Farming For Federal Funds

Written by Joe Driscoll

November 25, 2009

Is the store, restaurant or factory that your family operates any less of a family business than a family farm? Is your business sometimes subjected to risks that are beyond your control?

During the coming weeks the federal government will make another significant financial commitment to one of our most heavily subsidized private industries, agriculture. Since we will be paying the bill, we should know the facts.

The forthcoming aid package will be rationalized for a variety of reasons. First, it is important to preserve the independent family farm as part of our heritage. The farmer is subjected to uncontrollable risks, the weather, that can destroy their business in a season. And finally, all of us, farmers, businesses and consumers will be better off because financial aid for troubled farmers will insure ample quantities of inexpensive food.

Imagine for a minute cold and rainy weather dominating the North American continent for an entire summer. California’s resort and tourist business suffers irreparable harm. Occupancy rates at hotels and motels are at depression era lows. Restaurants are closing their doors for lack of customers. Shops, burdened with inventories in anticipation of seasonal sales, are unable to pay their bills.

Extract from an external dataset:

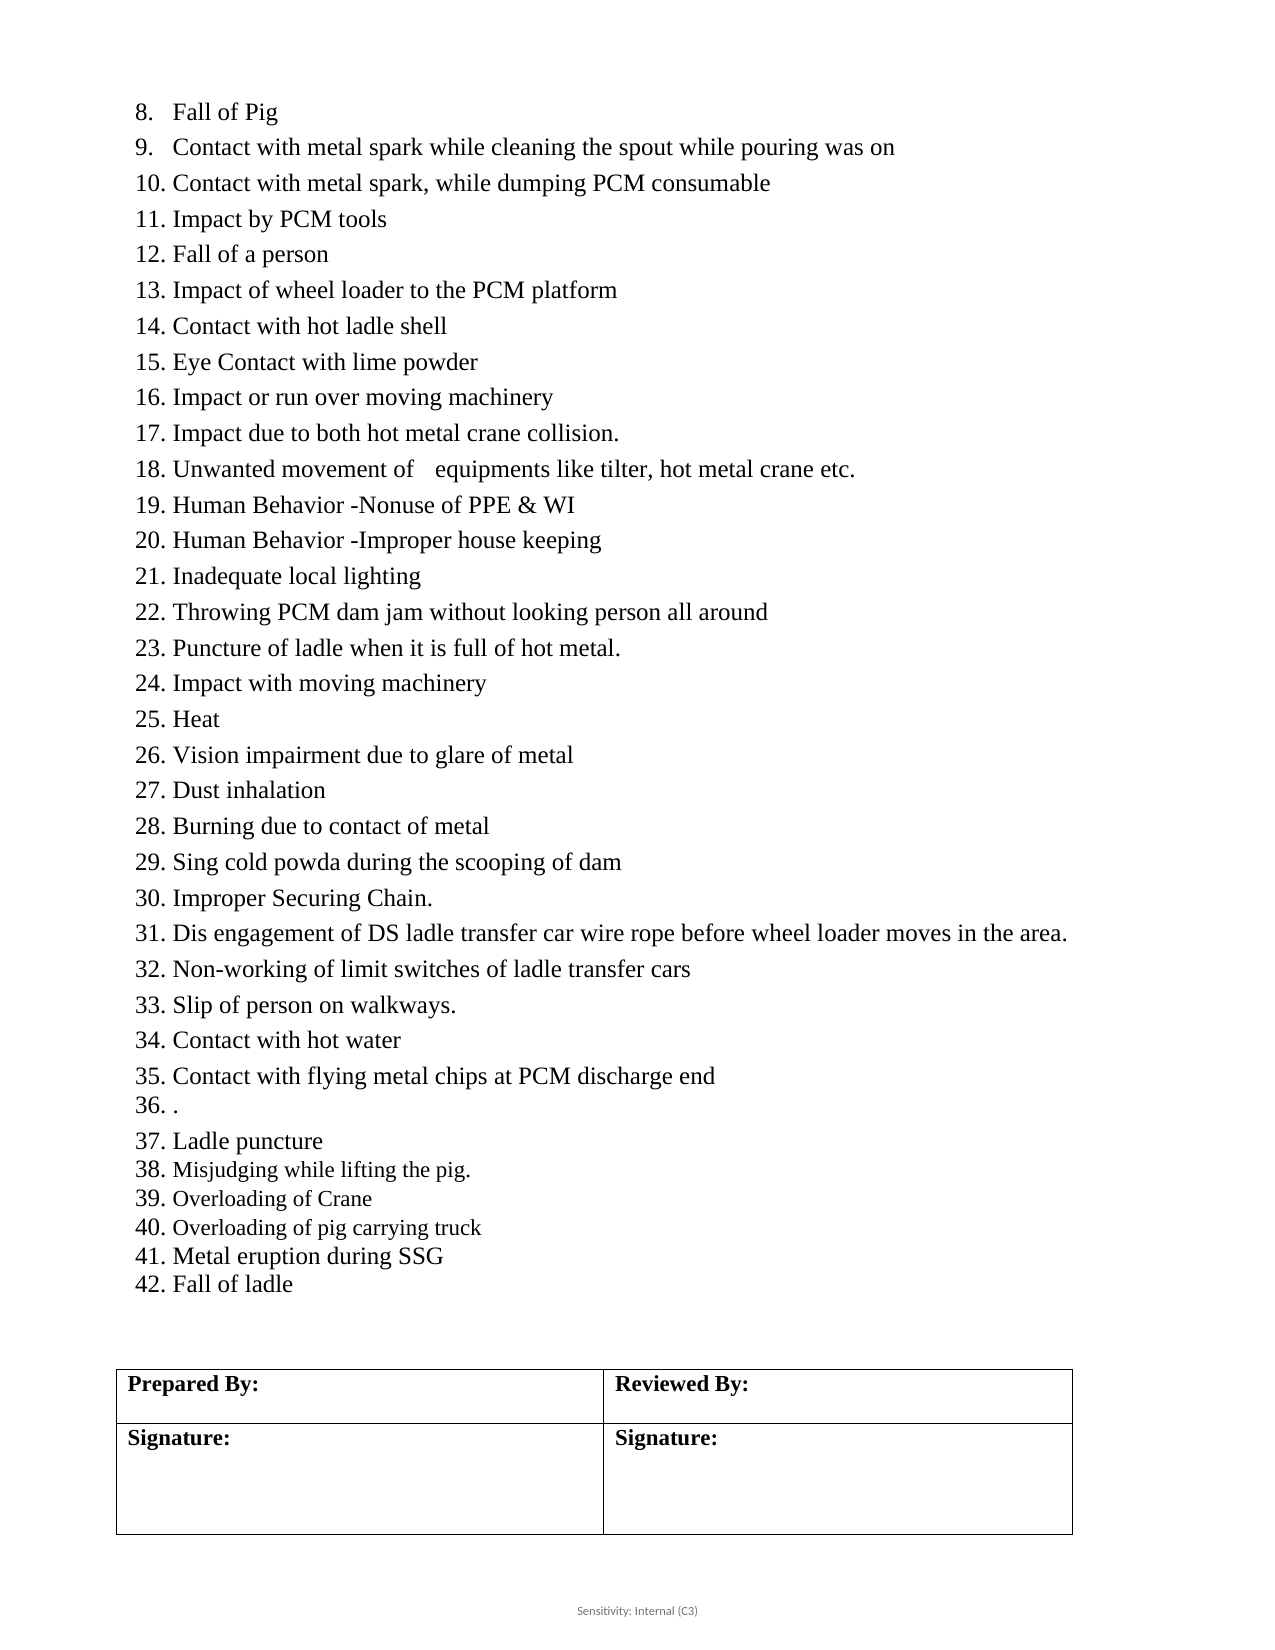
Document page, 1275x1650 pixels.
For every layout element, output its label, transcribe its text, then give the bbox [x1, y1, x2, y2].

Do you think federal aid is on the way? I doubt it. All businesses are subject to some uncontrollable variables. I would venture to say that many more family run shops, restaurants and factories have failed than family farms over the years. The reality is that no industry receives governmental support like agriculture and the “family farm”.

Agricultural production is dominated by a small number of very large, efficient, well financed businesses, most all of which are corporations, some family owned and some not. Of the approximately 2 million businesses that are classified as “farms”, over half of them have gross revenues of less than $20,000 per year from their agricultural operations. These truly small farms and ranches aren’t primary sources of income for their owners, but are fundamentally recreational and supplemental endeavors.

Most of the statistics concerning the farm problem are distorted by the very small number of large corporate farms and the very large number of small part time farms. Further, a large percentage of the family farm acreage is not really farmed by the families that own it. The generations that have inherited those lands have moved elsewhere and now lease the land to others that actually work the farm.

The independent business person, both farmer and shopkeeper, is the backbone of our country and an important part of our heritage. Ours is an economic system built on principles that permit success or failure with minimal governmental control and interference. We will retain that strength by maintaining equal and fair treatment for all industries.

Comparisons are made to the “dust bowl” conditions of the thirties. No such comparison exists. The famed “dust bowl” was the result of too much intensive farming without regard for soil conservation. Much like an assembly worker subjected to an endless string of twelve hour days with no relief, the land revolted. As a result of that experience and the advance of agricultural technology, soil conservation techniques are now widely in use. The land is more productive while at the same time resistant to the ravages of the “dust bowl” conditions.

While justifying aid as a means of insuring “a steady source of food”, Congress should be reminded that several months ago they paid the nation’s farmers NOT to plant over 80 million acres because they were concerned about food surpluses that would increase supplies and drive down prices. When politicians begin to spend our money to rush to the aid of “the family farm”, it’s sometimes difficult to separate the wheat from the chaff.

In addition to all their other government supports, farmers are afforded the opportunity to buy inexpensive crop insurance that provides income protection in the event of situations like they are currently experiencing. As with all business decisions that involve insuring against a loss or risk, if you don’t incur the expense of the insurance and things go well, you make a little more than the next guy. If things go poorly, you have trouble.

Significant amounts of the anticipated aid package will be directed to operations whose incomes may have been adversely effected in the current period, but whose assets are valued in the millions. A situation similar to an investor whose income might be down in a given year despite owning a stock portfolio worth millions. Not a typical candidate for federal assistance.

The continued success of a productive agricultural industry is important to our economy. Equally important however, is the formulation of rational policies that treat all independent businesses equally.